--- Stored data ---

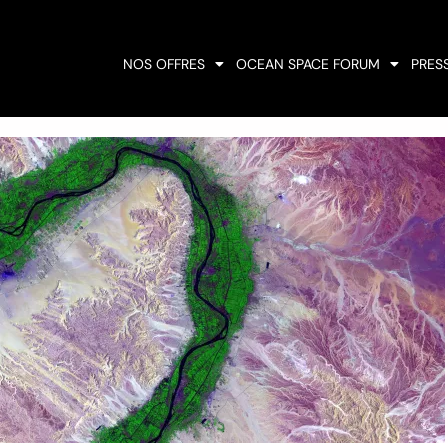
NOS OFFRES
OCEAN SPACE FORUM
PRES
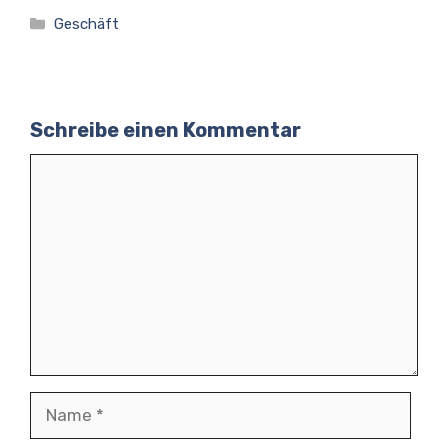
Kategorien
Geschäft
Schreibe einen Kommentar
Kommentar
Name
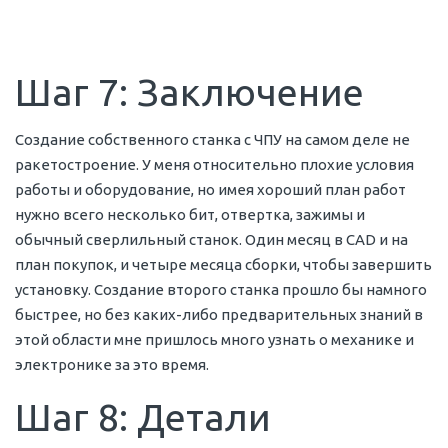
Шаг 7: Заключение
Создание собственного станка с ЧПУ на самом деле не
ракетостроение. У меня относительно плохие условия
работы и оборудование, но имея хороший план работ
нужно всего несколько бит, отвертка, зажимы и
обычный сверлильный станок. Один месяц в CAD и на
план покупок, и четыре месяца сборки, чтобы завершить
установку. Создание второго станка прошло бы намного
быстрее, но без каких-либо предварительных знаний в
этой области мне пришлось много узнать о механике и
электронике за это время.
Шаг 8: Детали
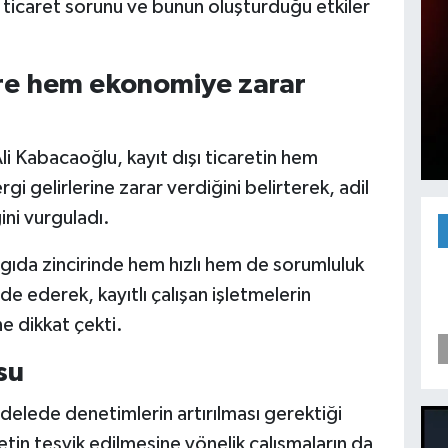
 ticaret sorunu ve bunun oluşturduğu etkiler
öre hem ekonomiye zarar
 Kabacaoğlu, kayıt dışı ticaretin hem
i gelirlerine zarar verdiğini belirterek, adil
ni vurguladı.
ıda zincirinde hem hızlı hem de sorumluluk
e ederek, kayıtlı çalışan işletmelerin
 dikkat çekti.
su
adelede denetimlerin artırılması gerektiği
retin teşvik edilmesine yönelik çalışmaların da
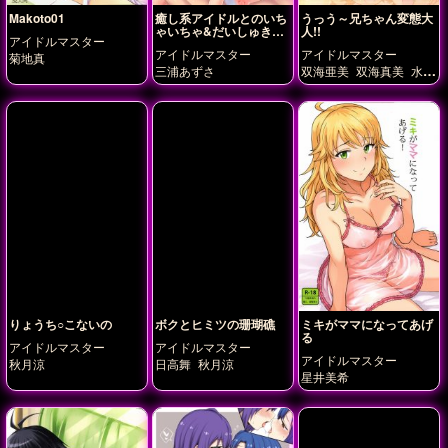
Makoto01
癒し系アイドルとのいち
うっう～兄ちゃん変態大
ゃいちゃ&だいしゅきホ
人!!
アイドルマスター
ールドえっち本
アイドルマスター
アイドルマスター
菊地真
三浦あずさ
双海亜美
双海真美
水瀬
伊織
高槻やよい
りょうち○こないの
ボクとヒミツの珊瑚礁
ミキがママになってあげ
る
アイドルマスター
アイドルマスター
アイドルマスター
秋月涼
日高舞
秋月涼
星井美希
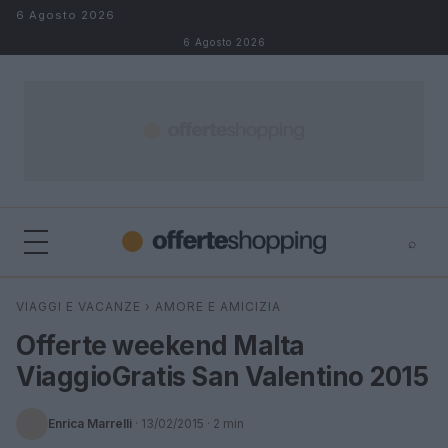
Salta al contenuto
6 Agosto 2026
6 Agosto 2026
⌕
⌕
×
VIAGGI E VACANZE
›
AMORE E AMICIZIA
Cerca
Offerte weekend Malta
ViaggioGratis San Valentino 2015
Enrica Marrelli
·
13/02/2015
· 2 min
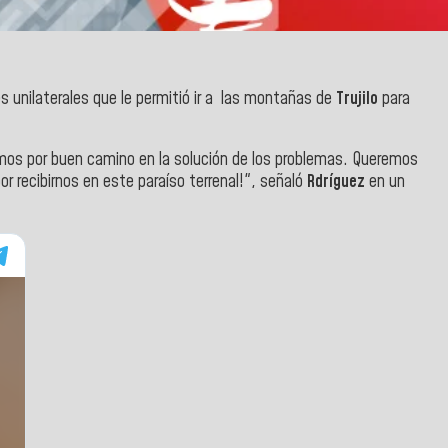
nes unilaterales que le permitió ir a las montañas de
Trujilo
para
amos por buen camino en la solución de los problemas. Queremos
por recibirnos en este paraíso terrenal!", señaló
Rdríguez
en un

---

=== Try it ===
Find each line in the rows that contains the word "план", and copy those lines.

=== Exercise result ===
работы и оборудование, но имея хороший план работ
план покупок, и четыре месяца сборки, чтобы завершить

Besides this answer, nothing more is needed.